Elle déploie d’une voix cristalline une onde radieuse éclairant des titres puissants et profonds, s’interrogeant et interrogeant différentes personnes sur des thèmes universels tels que l’espoir, la liberté, l’amour, l’enfance ou l’existence…

Une belle découverte !

Jonathan Orland – Small Talk (PJU/Absilone/Socadisc)


Jonathan Orland – Small Talk (PJU/Absilone/Socadisc)

Mêlant son esprit d’aventure inspiré par le jazz moderne aux sonorités d’Europe de l’Est et klezmer, le jeune saxophoniste alto Jonathan Orland publie son second opus intitulé Small Talk. Entouré du contrebassiste Yoni Zelnik, du batteur Donald Kontomaou (fils de la diva Elizabeth) et du guitariste prodige originaire de Salvador de Bahia Nelson Veras, il interprète avec éloquence, exigence mélodique et qualité harmonique 12 titres, dont 8 compositions et 4 reprises.
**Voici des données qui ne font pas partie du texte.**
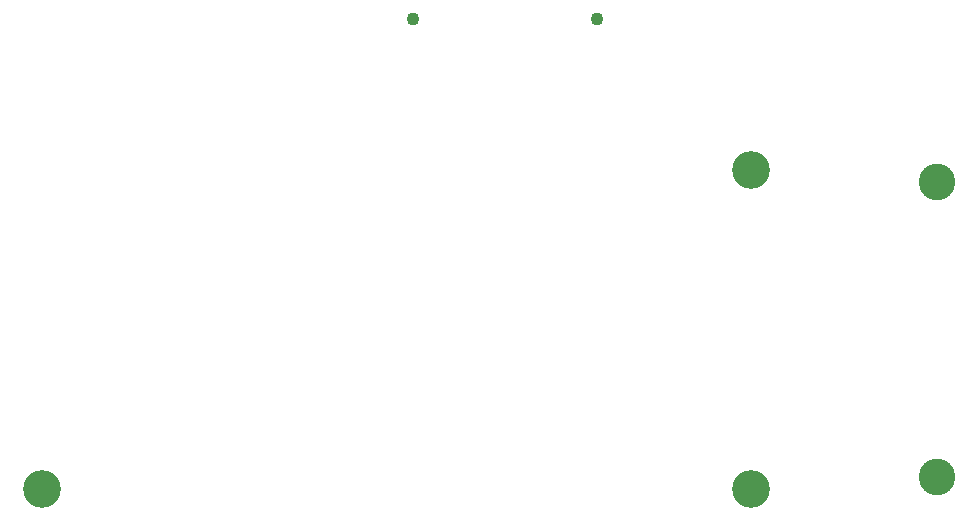
<source format=gbr>
%TF.GenerationSoftware,KiCad,Pcbnew,9.0.3+1*%
%TF.CreationDate,2025-08-21T21:39:01+01:00*%
%TF.ProjectId,Elytra,456c7974-7261-42e6-9b69-6361645f7063,rev?*%
%TF.SameCoordinates,Original*%
%TF.FileFunction,NonPlated,1,4,NPTH,Drill*%
%TF.FilePolarity,Positive*%
%FSLAX46Y46*%
G04 Gerber Fmt 4.6, Leading zero omitted, Abs format (unit mm)*
G04 Created by KiCad (PCBNEW 9.0.3+1) date 2025-08-21 21:39:01*
%MOMM*%
%LPD*%
G01*
G04 APERTURE LIST*
%TA.AperFunction,ComponentDrill*%
%ADD10C,1.092200*%
%TD*%
%TA.AperFunction,ComponentDrill*%
%ADD11C,3.100000*%
%TD*%
%TA.AperFunction,ComponentDrill*%
%ADD12C,3.200000*%
%TD*%
G04 APERTURE END LIST*
D10*
%TO.C,J1*%
X153357700Y-68708700D03*
X169007701Y-68708700D03*
D11*
%TO.C,DSUB1*%
X197787600Y-82499000D03*
X197787600Y-107489000D03*
D12*
%TO.C,H3*%
X122000000Y-108500000D03*
%TO.C,H2*%
X182000000Y-81500000D03*
%TO.C,H1*%
X182000000Y-108500000D03*
M02*

</source>
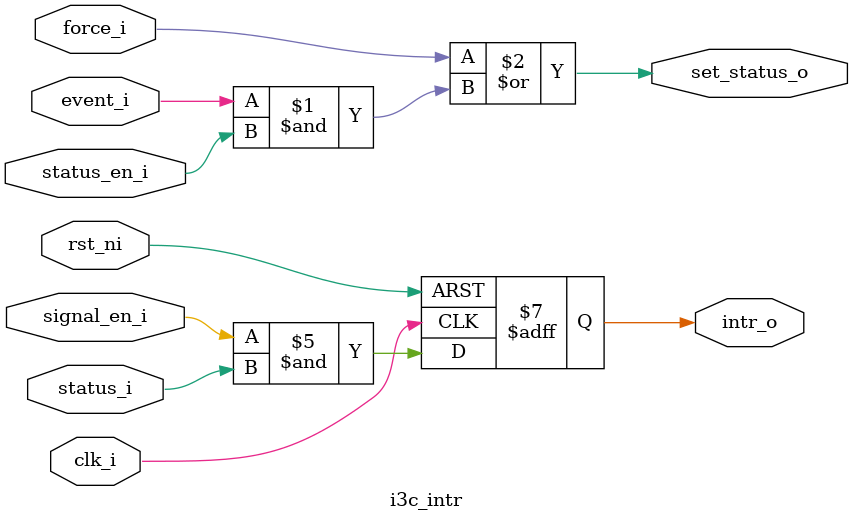
<source format=sv>


module i3c_intr
#(
  parameter int unsigned Width = 1
) (
  input               clk_i,
  input               rst_ni,

  // Interrupt event from internal logic.
  input   [Width-1:0] event_i,

  // Interrupt enable.
  input   [Width-1:0] status_en_i,
  // Set interrupt status bit in HCI register.
  output  [Width-1:0] set_status_o,
  // Interrupt force signal from HCI register.
  input   [Width-1:0] force_i,
  // Interrupt status bit from configuration registers.
  input   [Width-1:0] status_i,
  // Interrupt signal enable from HCI configuration.
  input   [Width-1:0] signal_en_i,

  // Interrupt signal to system.
  output logic        intr_o
);

  // Interrupt status bits are set by the occurrence of enabled events or software forcing for
  // diagnostic purposes.
  assign set_status_o = force_i | (event_i & status_en_i);

  // Re-time the interrupt output to aid timing and prevent glitches.
  always_ff @(posedge clk_i or negedge rst_ni) begin
    if (!rst_ni) intr_o <= '0;
    else intr_o <= |{signal_en_i & status_i};
  end

endmodule

</source>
Après son premier Homes, enregistré en quintet à New York avec d’anciens collègues de promo du Berkelee College of Music où il a étudié auprès de George Garzone et Joe Lovano, il organise régulièrement des sessions avec Yoni puis Donald et de la rencontre avec Nelson naîtra peu à peu l’envie de graver l’interaction et la complicité du quartet en studio d’enregistrement.

Comme l’indique le titre de l’album Small Talk qui se traduit par « conversation légère et spontanée », la liberté est un des maître-mots du projet, chaque musicien exprime sa créativité au travers de thèmes inspirés du répertoire traditionnel yiddish (Reysele de Mordechai Gebirtig) et du folklore des balkans (Be There). Cependant le swing et l’importance de l’improvisation demeurent omniprésents, nous n’avons qu’à écouter Played Twice de Thelonious Monk, For Heaven’s Sake immortalisé notamment par Chet Baker, ou bien Falling Grace du bassiste Steve Swallow.